#### [Assignment]
Please return all lines in the listing holding the word "cout".
--- Entries provided Enclosed Below ---
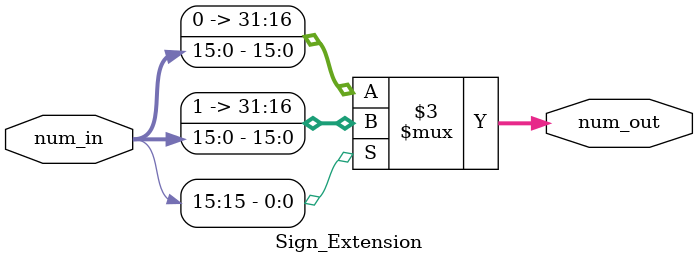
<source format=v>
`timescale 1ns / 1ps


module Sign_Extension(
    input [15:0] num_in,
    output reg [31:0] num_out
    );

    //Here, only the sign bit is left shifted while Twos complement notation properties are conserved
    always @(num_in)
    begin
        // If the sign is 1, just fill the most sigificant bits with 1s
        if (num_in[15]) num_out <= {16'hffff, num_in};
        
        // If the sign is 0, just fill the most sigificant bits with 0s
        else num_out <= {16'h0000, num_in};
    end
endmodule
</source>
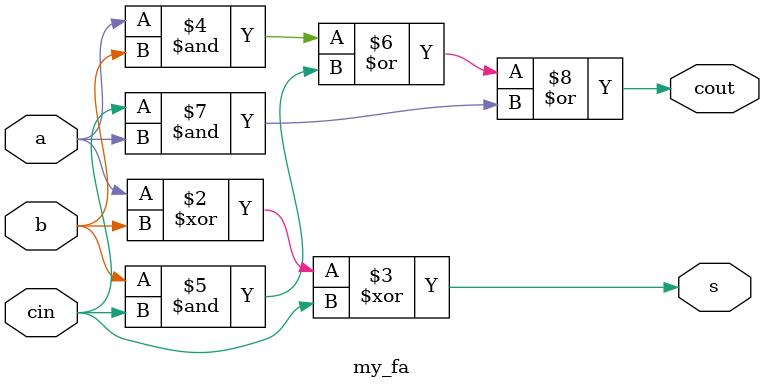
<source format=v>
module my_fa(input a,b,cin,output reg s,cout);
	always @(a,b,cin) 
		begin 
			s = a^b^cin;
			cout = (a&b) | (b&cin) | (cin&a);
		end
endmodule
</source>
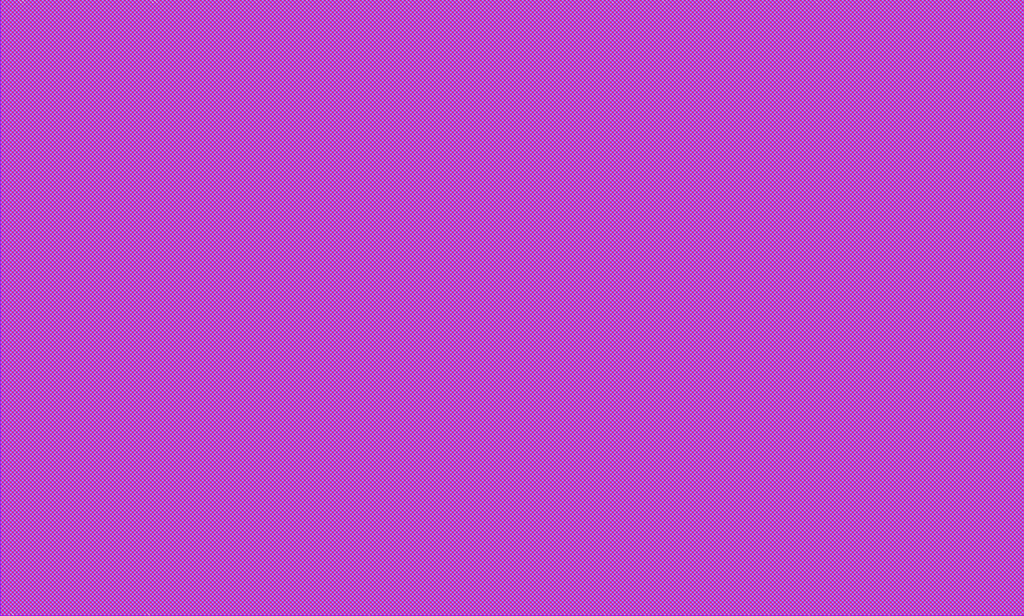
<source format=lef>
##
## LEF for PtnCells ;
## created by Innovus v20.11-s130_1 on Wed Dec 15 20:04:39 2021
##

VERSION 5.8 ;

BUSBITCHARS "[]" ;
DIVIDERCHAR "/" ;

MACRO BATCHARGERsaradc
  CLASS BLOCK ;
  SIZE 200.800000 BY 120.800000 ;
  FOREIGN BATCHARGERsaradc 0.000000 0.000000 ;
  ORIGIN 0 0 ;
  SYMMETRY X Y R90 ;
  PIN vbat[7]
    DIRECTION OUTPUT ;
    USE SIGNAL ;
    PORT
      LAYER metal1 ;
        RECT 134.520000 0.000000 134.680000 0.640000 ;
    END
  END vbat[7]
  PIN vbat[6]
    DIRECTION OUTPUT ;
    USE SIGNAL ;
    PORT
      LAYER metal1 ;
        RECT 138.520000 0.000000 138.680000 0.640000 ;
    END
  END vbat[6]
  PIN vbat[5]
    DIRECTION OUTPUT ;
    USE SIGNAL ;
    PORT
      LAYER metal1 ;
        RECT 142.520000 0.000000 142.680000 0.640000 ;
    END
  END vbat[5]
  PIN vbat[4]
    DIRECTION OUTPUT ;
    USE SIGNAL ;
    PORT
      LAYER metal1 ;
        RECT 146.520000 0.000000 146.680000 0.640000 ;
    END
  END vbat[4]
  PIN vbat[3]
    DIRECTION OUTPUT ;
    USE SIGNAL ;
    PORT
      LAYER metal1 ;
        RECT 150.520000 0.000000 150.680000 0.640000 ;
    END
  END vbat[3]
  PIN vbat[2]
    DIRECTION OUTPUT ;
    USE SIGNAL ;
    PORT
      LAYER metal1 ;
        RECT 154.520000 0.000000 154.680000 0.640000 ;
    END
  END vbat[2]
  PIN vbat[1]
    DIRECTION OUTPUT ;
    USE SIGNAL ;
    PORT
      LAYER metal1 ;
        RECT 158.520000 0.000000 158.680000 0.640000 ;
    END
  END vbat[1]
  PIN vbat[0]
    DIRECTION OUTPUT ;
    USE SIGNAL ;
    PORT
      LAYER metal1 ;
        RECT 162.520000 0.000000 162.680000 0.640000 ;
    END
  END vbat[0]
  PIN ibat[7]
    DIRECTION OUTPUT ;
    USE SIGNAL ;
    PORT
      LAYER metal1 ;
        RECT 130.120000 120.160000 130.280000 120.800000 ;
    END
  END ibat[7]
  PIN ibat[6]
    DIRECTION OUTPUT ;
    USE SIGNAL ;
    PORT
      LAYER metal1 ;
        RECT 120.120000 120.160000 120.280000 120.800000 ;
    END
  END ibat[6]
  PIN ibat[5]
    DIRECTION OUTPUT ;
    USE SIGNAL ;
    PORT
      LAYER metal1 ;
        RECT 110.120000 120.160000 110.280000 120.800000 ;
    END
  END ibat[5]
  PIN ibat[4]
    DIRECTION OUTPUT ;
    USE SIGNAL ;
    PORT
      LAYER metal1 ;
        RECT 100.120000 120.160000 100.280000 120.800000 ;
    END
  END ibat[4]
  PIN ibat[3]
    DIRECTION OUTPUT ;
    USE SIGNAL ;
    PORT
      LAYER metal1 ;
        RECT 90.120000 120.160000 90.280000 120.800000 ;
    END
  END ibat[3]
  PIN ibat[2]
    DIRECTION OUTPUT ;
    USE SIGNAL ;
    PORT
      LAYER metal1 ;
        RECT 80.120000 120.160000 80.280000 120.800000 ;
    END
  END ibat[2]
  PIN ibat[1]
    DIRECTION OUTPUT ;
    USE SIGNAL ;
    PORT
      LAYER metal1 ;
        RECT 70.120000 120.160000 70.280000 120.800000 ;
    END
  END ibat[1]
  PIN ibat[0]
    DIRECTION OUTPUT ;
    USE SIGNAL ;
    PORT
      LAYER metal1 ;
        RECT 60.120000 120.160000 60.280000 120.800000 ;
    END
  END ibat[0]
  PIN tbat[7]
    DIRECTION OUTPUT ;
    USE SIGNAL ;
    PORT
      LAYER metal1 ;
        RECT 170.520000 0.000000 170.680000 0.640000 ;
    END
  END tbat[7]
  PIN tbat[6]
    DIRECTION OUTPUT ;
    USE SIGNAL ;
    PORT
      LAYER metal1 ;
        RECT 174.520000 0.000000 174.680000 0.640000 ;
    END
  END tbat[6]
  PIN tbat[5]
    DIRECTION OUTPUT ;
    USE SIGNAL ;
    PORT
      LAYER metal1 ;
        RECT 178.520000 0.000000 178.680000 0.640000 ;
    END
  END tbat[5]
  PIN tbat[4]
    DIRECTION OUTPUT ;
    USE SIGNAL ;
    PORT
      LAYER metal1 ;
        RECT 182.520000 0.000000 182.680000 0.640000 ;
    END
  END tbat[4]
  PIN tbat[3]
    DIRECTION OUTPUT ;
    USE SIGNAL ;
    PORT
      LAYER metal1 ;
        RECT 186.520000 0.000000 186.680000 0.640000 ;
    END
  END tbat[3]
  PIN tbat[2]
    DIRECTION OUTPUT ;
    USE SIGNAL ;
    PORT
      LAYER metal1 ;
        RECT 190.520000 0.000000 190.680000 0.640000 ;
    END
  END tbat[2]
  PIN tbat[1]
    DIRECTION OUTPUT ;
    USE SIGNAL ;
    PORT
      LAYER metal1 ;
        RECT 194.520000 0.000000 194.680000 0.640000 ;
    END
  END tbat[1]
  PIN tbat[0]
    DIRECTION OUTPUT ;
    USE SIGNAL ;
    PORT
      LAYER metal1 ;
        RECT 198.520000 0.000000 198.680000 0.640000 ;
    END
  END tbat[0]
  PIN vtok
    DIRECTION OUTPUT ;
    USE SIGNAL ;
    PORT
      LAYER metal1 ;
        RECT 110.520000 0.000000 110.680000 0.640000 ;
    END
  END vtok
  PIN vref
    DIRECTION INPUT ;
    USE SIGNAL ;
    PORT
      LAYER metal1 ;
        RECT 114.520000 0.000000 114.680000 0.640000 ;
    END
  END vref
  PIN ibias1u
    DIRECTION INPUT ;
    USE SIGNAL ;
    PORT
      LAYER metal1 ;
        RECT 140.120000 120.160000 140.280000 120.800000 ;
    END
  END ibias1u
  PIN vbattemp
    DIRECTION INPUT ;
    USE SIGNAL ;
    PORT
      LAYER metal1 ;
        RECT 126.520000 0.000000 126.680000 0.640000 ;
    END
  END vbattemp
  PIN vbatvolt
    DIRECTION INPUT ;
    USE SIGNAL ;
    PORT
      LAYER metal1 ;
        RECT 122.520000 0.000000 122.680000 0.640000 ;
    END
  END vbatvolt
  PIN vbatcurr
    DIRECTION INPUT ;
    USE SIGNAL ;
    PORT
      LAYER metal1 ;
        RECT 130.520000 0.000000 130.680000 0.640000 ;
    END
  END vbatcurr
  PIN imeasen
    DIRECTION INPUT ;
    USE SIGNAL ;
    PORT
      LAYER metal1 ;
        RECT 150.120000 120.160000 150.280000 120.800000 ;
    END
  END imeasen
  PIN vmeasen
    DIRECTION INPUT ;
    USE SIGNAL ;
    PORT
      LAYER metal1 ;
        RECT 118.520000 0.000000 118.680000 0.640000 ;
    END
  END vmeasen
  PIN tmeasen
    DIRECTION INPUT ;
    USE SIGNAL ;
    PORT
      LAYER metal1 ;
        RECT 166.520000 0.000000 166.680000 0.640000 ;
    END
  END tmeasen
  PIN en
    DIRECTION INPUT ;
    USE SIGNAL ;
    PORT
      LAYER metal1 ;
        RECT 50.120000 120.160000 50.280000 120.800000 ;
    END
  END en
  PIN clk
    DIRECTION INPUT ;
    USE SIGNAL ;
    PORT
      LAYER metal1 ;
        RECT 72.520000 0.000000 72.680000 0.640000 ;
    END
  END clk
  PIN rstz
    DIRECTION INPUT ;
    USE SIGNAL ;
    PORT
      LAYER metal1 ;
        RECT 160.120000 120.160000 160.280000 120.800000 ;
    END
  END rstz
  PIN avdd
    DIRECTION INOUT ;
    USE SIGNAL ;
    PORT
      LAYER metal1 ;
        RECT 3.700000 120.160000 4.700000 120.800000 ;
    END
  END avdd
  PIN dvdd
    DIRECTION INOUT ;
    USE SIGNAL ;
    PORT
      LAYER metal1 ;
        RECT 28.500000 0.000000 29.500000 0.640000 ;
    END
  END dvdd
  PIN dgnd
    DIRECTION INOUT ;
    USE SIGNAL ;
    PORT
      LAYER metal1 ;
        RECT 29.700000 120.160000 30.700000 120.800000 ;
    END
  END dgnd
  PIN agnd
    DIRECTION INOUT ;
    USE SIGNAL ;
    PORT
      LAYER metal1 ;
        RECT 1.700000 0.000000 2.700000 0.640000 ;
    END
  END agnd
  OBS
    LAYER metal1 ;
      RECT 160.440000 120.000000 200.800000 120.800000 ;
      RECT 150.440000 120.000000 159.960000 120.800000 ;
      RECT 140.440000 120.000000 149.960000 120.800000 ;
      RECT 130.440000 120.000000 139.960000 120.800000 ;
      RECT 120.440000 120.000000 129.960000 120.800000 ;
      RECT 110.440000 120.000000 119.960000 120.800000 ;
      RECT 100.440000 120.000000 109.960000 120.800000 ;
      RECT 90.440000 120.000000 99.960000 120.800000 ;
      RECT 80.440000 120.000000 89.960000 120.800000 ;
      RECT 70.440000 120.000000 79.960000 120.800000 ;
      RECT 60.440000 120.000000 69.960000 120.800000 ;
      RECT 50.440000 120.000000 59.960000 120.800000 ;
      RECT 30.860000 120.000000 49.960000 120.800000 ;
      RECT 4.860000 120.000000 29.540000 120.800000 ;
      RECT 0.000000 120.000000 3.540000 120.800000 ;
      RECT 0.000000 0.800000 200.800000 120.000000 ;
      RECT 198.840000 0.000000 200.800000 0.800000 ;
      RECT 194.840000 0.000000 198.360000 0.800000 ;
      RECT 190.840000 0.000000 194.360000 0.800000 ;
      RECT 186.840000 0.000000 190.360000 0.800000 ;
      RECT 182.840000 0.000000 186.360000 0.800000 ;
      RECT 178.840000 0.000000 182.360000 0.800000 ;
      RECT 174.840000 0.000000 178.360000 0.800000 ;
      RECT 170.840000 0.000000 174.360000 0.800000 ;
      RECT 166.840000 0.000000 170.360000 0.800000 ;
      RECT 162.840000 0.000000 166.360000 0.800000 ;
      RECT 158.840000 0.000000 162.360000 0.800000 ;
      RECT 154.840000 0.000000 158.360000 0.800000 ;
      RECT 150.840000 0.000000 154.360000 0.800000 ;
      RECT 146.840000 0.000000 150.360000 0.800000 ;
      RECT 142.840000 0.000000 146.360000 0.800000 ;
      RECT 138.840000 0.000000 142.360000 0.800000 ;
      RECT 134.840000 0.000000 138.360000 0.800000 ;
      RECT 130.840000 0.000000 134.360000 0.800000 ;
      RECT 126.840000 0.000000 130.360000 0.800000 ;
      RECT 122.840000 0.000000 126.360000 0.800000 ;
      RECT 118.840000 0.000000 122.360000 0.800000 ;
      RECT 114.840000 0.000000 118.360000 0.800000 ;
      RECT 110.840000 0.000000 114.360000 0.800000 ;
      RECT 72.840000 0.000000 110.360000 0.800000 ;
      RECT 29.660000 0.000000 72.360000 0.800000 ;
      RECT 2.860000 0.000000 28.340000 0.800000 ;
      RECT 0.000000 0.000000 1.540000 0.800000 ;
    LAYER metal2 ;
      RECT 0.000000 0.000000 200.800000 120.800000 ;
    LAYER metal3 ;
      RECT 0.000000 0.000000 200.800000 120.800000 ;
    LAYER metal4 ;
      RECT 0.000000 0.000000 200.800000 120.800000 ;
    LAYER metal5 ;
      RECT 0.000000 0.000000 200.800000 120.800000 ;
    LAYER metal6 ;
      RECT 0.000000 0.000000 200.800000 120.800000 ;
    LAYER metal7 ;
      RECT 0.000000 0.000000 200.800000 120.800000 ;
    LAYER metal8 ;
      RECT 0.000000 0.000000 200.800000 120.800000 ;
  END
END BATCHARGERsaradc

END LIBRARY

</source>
--- End of Enclosed Entries provided ---
#### [Output of the task]
module my_fa(input a,b,cin,output reg s,cout);
			cout = (a&b) | (b&cin) | (cin&a);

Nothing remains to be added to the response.